Partager l'article ! Enjeux de Copenhague : les grandes lignes: Les représentants des délégations nationales qui se rendront à Copenhague en décembre prochai ...
Les représentants des délégations nationales qui se rendront à Copenhague en
décembre prochain pour dessiner l’après Kyoto sont réunis cette semaine pour un dernier round de négociations à Barcelone. A un mois de cette grande messe internationale du climat, le décalage
persiste entre les multiples discours sur l’urgence climatique et les nombreuses difficultés qui rythment les pourparlers. Les discussions sur la régulation des émissions de gaz à effet de serre
d’origine anthropique se font en effet sur une base complexe de négociations : un défi commun et de bonnes intentions, mais des responsabilités et moyens différenciés. Il s’agira à
Copenhague de parvenir à un accord – tout au moins politique – pour un « partage du fardeau » ambitieux et équitable.
On est loin des temps où la responsabilité de l’homme dans le réchauffement
climatique était minimisée, voir niée. L’enjeu environnemental fait désormais pleinement partie de l’agenda politique – et économique – international. Il y a un consensus sur la nécessité d’agir
pour réduire l’impact des activités humaines sur le réchauffement de la planète. A cet égard, la fin des années Bush et la position plus ouverte de la nouvelle administration sur la question du
réchauffement climatique augmentent l’espoir d’un accord international avec une implication plus volontariste des Etats-Unis. Le rendez-vous de Copenhague a une résonance particulière car il
s’agit de négocier l’après Kyoto, le protocole expirant en 2012. Ce dispositif vise à restreindre les émissions des grands pays industrialisés, mais la non ratification des Etats-Unis a abouti à
un déséquilibre dans le mécanisme qui limite son efficacité.

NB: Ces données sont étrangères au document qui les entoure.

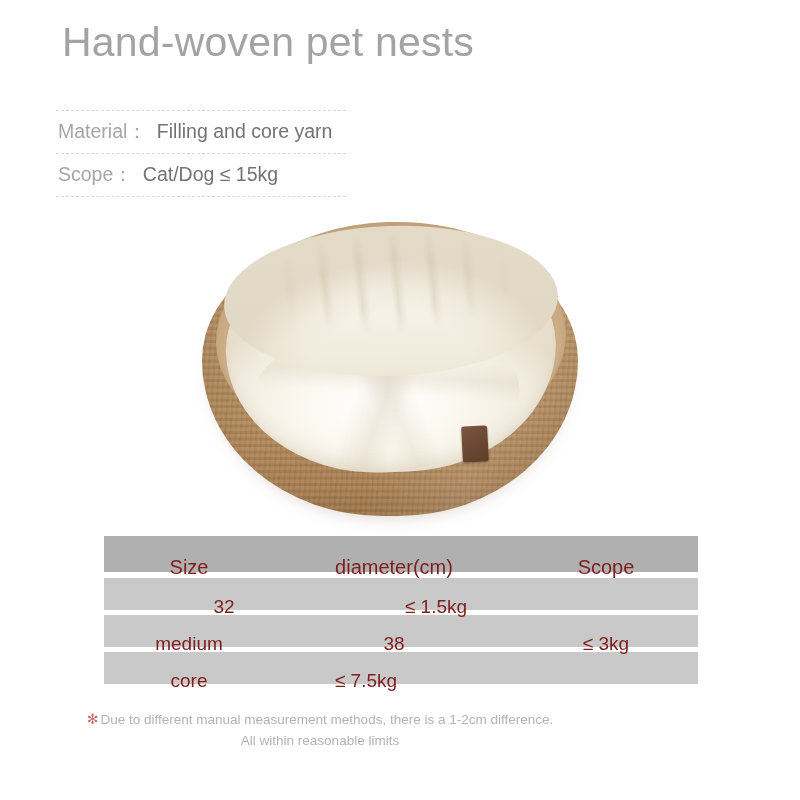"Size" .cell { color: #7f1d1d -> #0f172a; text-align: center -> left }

L’ambition de Copenhague est d’élargir le système de droits à polluer aux pays en développement tout en leur apportant les garanties
d’une assistance technique et financière. Une caractéristique fondamentale de la question environnementale a trait à la nature diffuse du risque qu’elle génère, les frontières ne suffisent pas à
s’en protéger et la sécurité de chacun dépend de l’effort collectif. Un engagement global, avec un mécanisme inclusif, est crucial car les scénarios abondent sur les conséquences à long terme des
dérèglements climatiques pour la sécurité internationale : insécurité alimentaire, guerres de l’eau, reconfiguration des littoraux, conflits pour l’accès aux ressources.
Les pays du Sud sont les plus exposés à ces risques d’instabilité, et en même
temps les moins enclins à mettre en place des politiques environnementales ambitieuses étant donné leurs préoccupations de développement. Ainsi au cœur de la négociation se trouve la question de
la compensation des pays riches à destination des pays les moins avancés. La responsabilité historique des pays industrialisés dans les émissions de gaz à effet de serre conduit les pays en
développement à négocier sur la base de ce déséquilibre. Les émergents, la Chine en tête, jouent pour leur part une position d’intermédiaire : ils font désormais pleinement partie du club
des pays industrialisés, sont de gros émetteurs, mais ont tout intérêt à recourir à l’argument de compensation historique. Et en même temps, ils ont conscience que l’effort ne peut pas uniquement
reposer sur les pays du Nord, et ont donc intérêt à ce qu’un compromis soit trouvé à Copenhague. L’Union européenne s’est accordée sur l’aide globale à mobiliser pour aider les pays
pauvres : un montant de 100 milliards de dollars par an est jugé nécessaire pour les accompagner dans un processus d’adaptation. Reste à déterminer le partage du fardeau entre les pays
riches, et là-dessus l’Union européenne n’a pas fixé le montant qu’elle envisage pour sa propre contribution car elle conditionne son engagement à ceux des autres, les Etats-Unis en première
ligne, mais également les autres gros Etats pollueurs. Ainsi, outre la question de la compensation, c’est la question de la répartition de cette compensation qui occupe également les débats. A
l’échelle de l’Union, les Etats membres ne sont pas parvenus à s’accorder sur leurs efforts respectifs, les pays d’Europe de l’Est faisant valoir leurs positions plus fragiles par rapport aux
pays plus riches de l’ouest. Ce qui crée des difficultés à l’échelon européen – club de pays riches – devrait s’exprimer de manière encore plus aiguë entre les délégations à Copenhague.